In each half of the program, the sonata was preceded by a short work from a later period. Robert Schumann’s Opus 2 “Papillons” served as an “overture” to Schubert’s D. 845 sonata in A minor. The intermission was then followed by Béla Bartók’s Sz. 71 collection of fifteen Hungarian peasant songs, which preceded Beethoven’s Opus 101 sonata in A major. Taken as a whole, the program provided a diversity of engaging “reflections” in the ways in which the selections related to each other.
The pedant in me wondered why the two sonatas were not played in chronological order. Upon further reflection, however, I came to the conclusion that Goode felt the entire evening should conclude in a major key, rather than in the shadows of Schubert’s A minor composition. Indeed, D. 845 is more than just an early venture into movements with extended durations. It was composed at the same time that the composer was working on his D. 810 string quartet in D minor, which includes the variations on the D. 531 song entitled “Der Tod und das Mädchen” (Death and the maiden). D. 810 kept Schubert occupied between March of 1824 and January of 1826, suggesting that D. 845 may have been a product of “crosstalk” with both the quartet and the song it revisited as a theme for variations.

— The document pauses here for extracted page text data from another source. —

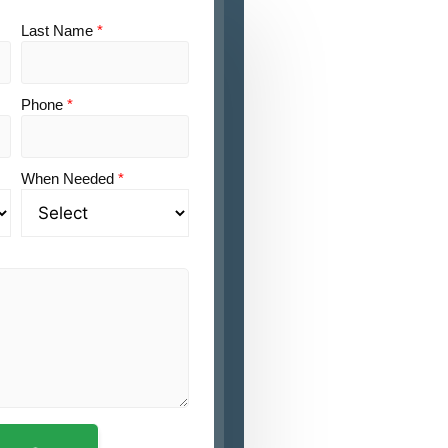
Last Name
*
Phone
*
When Needed
*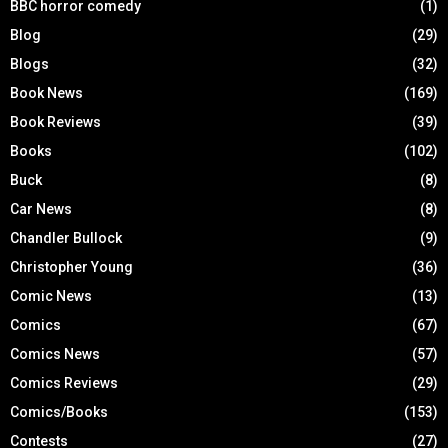
BBC horror comedy
(1)
Blog
(29)
Blogs
(32)
Book News
(169)
Book Reviews
(39)
Books
(102)
Buck
(8)
Car News
(8)
Chandler Bullock
(9)
Christopher Young
(36)
Comic News
(13)
Comics
(67)
Comics News
(57)
Comics Reviews
(29)
Comics/Books
(153)
Contests
(27)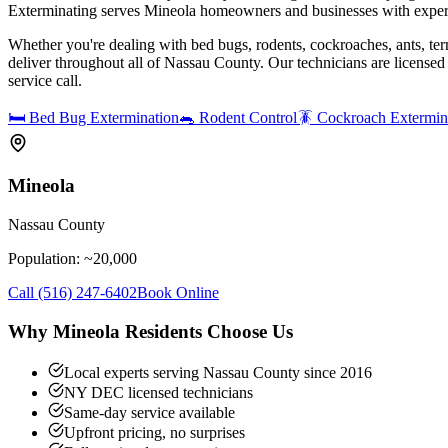
Exterminating serves Mineola homeowners and businesses with expert
Whether you're dealing with bed bugs, rodents, cockroaches, ants, ter
deliver throughout all of Nassau County. Our technicians are license
service call.
🛏️
Bed Bug Extermination
🐀
Rodent Control
🪳
Cockroach Extermin
Mineola
Nassau County
Population: ~
20,000
Call
(516) 247-6402
Book Online
Why
Mineola
Residents Choose Us
Local experts serving Nassau County since 2016
NY DEC licensed technicians
Same-day service available
Upfront pricing, no surprises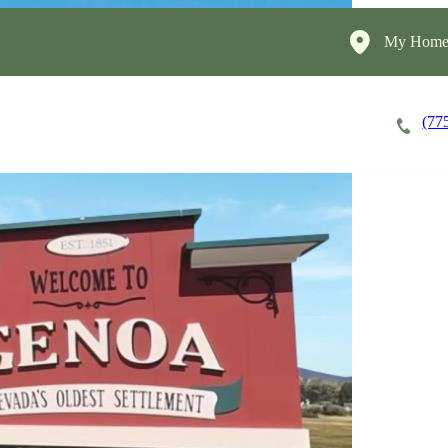
My HomeI
(77
Apply Now!
Cost of Care
About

Goode was clearly aware of the dark shadows over each of the four movements of D. 845. However, he knew how to avoid overplaying the intensity of Schubert’s rhetoric. Through both dynamics and phrasing, he could establish that intensity while guiding the listener through the extended durations of each of the four movements. Presented in the context of Schumann’s Opus 2, which is basically an imagined evening at a dance party, complete with an affectionate leave-taking as the coda, there was a poignancy to Schubert’s more “solitary” rhetoric.
The coupling of Bartók to Beethoven was a bit more perplexing. Each of Beethoven’s “three-digit” piano sonatas was a major exploration of unknown territory with impressively compelling results. Goode may have felt that the more intense journey through Opus 101 needed a lighter introduction. The tunes that Bartók had collected and then arranged brought considerable relief in the wake of Schubert’s D. 845, and they also allowed the attentive listener to settle in before accompanying Goode on his journey through Opus 101.
While his execution of the sonata was one of the most compelling I have encountered, that impact seemed to reflect on the possibility that Opus 101 was a document of “trying things out.” As if to orient the listener, Beethoven provided verbal descriptions (in German), each of which is stated before the tempo (in Italian) is provided. In the verbal rhetoric of our own last century, one might even say that Beethoven was taking his listeners on a “magical mystery tour.” One never knew quite what to expect, but Goode’s interpretation of Beethoven’s marks on paper was so confidently positive that anyone serious about listening to this particular sonata would follow Goode wherever interpretation chose to lead him.
In that context Goode’s encore almost amounted to thanking the audience for making the entire journey with him. He turned back to Schubert with the third (in G-flat major) of the four impromptus collected as D. 899. His introspective interpretation may have been intended to induce further reflection among the many serious listeners that had relished every way station on the journey Goode had just led through his repertoire choices.